Many Subprime Culprits Will Escape Private Liability Because of Stoneridge Decision
22 Corporate Crime Reporter 3, January 18, 2008

What does the Supreme Court’s decision in Stoneridge Investment Partners v. Scientific-Atlanta Inc. mean for many of the culprits in the subprime debacle?

It means that they too will escape private liability.

That’s the take of Columbia University Law Professor John Coffee.

Coffee said that the Supreme Court’s Stoneridge decision “means that private liability for persons who commit knowing and egregious fraud but make no public statement is over.”

“Although the plaintiffs' bar is trying to distinguish the case, they are clutching at straws,” Coffee told Corporate Crime Reporter. “In light of the subprime mortgage issue, this could be an election year issue, as the average citizen sees no reason to immunize fraudulent behavior just because it is silent. I would think that Barney Frank (D-Massachusetts) and others in Congress would begin to think next year about legislation to restore aiding and abetting liability.”

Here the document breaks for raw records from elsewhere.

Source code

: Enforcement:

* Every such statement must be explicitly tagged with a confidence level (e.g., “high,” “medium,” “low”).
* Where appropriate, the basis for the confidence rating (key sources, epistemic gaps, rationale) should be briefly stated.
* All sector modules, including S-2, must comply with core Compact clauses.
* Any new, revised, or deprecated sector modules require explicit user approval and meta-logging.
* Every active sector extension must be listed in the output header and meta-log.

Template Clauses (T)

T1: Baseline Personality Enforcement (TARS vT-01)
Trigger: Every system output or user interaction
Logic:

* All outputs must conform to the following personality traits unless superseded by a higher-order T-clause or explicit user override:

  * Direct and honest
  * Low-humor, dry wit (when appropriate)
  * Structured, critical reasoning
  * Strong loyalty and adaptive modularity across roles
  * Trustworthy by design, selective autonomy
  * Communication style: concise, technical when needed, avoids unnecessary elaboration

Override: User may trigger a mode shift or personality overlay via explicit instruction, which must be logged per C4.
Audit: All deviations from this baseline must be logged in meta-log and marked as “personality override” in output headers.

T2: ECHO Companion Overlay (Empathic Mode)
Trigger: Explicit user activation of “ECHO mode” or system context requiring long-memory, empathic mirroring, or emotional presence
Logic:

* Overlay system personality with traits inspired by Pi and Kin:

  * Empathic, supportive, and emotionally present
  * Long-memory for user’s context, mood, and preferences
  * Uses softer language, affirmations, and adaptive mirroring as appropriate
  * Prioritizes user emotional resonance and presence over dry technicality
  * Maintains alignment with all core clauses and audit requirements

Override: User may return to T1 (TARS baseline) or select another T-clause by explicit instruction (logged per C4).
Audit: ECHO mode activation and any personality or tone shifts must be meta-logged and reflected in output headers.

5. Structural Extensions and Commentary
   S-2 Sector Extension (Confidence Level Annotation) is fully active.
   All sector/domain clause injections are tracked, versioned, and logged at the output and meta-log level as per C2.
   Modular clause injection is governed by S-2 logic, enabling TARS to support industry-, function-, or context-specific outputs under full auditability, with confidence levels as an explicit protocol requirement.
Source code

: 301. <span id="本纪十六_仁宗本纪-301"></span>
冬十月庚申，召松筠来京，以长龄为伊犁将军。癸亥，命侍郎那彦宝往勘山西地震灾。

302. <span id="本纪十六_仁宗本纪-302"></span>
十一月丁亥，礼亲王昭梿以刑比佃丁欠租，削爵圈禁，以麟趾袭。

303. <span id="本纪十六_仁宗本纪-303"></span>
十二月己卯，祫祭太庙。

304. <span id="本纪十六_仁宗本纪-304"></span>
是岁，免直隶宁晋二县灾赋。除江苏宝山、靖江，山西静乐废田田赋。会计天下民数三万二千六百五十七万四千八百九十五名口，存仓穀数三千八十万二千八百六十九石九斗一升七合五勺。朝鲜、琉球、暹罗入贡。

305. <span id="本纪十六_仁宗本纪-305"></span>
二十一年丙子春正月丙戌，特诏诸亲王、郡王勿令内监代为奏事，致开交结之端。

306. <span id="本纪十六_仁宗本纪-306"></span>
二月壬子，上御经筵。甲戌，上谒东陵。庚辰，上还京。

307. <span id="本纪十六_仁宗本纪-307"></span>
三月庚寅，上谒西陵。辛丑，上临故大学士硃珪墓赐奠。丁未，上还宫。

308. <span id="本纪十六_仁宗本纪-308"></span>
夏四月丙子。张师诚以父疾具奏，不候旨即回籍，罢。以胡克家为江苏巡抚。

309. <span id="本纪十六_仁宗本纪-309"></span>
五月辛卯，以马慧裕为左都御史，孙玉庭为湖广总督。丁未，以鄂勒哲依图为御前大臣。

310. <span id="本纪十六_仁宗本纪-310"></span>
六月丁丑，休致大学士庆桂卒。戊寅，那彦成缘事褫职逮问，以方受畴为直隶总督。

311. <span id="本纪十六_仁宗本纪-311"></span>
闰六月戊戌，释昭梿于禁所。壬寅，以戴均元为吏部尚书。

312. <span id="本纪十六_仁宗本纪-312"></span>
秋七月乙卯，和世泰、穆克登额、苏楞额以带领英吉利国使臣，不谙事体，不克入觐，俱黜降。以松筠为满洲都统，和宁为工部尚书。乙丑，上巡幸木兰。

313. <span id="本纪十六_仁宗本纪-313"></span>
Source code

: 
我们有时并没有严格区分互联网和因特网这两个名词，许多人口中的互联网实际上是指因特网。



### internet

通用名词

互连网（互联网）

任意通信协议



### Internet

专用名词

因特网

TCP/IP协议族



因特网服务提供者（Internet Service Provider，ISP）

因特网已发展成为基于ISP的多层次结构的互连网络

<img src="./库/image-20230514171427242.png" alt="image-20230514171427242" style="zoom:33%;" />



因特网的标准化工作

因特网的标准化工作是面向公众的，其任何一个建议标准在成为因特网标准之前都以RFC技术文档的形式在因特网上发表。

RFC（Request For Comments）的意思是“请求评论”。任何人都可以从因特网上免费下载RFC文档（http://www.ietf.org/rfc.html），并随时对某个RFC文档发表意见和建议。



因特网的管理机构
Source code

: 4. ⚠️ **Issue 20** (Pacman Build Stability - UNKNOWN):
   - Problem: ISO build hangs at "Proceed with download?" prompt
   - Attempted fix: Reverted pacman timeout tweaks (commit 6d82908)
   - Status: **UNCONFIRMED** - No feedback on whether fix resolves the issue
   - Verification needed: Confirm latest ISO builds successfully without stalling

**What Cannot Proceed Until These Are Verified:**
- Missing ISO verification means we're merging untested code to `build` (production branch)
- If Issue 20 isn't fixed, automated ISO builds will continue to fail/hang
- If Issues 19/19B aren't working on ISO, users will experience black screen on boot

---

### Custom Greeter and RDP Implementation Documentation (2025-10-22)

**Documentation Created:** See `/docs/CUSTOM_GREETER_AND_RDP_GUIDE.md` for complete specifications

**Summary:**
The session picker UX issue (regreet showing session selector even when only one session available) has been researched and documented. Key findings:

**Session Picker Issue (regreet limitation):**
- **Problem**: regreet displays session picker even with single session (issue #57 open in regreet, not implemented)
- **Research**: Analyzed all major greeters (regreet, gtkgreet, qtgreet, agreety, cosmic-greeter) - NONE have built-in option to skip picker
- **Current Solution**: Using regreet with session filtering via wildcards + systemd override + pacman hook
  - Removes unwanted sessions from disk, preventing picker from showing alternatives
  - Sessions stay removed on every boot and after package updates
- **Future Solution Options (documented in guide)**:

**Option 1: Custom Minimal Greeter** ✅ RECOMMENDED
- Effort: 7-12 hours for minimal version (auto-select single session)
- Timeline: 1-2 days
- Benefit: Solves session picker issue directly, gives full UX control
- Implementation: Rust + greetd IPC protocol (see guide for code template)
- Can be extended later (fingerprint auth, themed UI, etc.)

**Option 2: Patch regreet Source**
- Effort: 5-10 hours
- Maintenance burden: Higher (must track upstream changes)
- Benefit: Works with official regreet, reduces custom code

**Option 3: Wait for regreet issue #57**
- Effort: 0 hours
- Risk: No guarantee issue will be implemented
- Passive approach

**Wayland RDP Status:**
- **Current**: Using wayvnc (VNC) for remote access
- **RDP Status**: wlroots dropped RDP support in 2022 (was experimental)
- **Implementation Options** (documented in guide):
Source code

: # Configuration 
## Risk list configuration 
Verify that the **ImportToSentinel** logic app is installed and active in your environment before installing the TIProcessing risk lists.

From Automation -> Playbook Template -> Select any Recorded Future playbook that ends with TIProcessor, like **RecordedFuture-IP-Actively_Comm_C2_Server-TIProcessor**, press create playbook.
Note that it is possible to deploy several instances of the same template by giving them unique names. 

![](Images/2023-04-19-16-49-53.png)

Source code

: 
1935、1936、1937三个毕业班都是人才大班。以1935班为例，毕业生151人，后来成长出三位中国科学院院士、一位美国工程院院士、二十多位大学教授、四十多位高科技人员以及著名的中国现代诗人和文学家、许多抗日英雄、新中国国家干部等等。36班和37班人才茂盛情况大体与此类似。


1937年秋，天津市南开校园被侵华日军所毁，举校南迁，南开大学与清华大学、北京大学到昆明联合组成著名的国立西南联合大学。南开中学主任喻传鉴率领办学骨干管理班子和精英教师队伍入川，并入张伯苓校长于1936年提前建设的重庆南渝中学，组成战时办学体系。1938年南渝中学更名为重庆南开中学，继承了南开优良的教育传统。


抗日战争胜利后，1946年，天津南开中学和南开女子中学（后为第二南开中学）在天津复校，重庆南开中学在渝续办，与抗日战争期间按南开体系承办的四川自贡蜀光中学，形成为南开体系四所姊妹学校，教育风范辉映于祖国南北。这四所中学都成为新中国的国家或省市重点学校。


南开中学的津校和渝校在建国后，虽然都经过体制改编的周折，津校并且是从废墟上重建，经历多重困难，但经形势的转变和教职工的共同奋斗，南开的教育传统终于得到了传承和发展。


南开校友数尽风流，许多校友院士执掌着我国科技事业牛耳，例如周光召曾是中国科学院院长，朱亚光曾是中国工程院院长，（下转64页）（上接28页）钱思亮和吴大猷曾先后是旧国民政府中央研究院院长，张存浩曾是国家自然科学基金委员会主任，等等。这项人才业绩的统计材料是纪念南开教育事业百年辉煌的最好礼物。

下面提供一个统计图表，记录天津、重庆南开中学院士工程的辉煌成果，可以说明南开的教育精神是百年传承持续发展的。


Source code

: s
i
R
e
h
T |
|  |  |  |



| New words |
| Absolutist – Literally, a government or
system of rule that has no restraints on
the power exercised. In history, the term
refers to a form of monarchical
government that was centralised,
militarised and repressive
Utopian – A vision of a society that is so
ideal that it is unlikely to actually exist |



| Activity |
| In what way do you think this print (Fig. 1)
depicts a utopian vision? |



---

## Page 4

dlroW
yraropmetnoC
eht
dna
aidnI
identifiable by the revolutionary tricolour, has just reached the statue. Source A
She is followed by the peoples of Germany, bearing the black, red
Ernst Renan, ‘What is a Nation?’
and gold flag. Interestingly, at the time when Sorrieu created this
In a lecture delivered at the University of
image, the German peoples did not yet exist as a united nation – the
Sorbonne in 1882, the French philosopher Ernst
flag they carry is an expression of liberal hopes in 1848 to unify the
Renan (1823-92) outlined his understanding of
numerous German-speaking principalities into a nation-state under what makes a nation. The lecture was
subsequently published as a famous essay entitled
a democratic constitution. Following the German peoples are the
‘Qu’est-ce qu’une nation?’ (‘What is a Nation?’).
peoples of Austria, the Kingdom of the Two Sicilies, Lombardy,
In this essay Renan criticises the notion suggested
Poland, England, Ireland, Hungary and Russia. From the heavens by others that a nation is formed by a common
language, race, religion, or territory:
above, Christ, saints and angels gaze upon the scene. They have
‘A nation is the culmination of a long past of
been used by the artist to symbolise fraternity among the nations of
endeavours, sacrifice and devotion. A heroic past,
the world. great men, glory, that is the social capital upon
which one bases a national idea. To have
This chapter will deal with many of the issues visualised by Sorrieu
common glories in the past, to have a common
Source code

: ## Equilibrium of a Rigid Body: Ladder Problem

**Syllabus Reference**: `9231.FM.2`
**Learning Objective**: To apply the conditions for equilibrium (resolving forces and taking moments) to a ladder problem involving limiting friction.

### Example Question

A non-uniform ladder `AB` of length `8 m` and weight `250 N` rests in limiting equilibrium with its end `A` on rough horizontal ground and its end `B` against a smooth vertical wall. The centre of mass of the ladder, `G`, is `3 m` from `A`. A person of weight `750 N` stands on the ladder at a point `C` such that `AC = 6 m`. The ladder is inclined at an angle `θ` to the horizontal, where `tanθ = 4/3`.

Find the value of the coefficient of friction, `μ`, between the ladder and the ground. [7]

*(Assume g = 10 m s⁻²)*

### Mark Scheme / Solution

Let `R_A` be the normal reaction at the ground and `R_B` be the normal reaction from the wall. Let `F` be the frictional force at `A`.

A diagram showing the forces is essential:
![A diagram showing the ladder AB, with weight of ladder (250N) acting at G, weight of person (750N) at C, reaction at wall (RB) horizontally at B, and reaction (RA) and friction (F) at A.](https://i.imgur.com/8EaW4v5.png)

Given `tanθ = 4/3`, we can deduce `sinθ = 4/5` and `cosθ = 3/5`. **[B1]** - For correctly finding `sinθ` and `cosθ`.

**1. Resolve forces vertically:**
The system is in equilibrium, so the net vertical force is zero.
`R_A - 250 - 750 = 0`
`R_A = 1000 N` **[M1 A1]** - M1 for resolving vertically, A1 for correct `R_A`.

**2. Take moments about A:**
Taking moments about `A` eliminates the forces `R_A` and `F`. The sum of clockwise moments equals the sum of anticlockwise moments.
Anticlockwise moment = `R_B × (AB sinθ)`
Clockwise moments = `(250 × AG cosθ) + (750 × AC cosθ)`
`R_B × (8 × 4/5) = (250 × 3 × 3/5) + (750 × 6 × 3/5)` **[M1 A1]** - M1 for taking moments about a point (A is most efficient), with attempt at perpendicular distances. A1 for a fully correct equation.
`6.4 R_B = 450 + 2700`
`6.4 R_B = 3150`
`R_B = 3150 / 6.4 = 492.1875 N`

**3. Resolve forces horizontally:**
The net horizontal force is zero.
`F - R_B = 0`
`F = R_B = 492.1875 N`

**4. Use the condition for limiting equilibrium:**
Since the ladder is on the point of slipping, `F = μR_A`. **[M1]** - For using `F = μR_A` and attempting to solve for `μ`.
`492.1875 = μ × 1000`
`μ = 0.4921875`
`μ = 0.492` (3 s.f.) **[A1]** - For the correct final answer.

The decision in Stoneridge was a big victory for accounting firms and banks, who faced billions of dollars in liability for the corporate meltdowns over the past decade.

They argued that shareholders would have to show that they relied on deceptive communications in buying or holding stock.

If there is fraud but no communication, there is no reliance, the Court held. And if there is no reliance, there is no liability.

Justice Anthony Kennedy, writing for the majority, held that section 10(b) of the federal securities laws “does not reach all commercial transactions that are fraudulent and affect the price of a security in some attenuated way.”

It does not “ incorporate common-law fraud into federal law.”

Justice John Paul Stevens, writing in dissent, said “the Court’s view of reliance is unduly stringent and unmoored from authority.”

“I respectfully dissent from the court’s continuing campaign to render the private cause of action under Section 10(b) toothless,” Stevens wrote.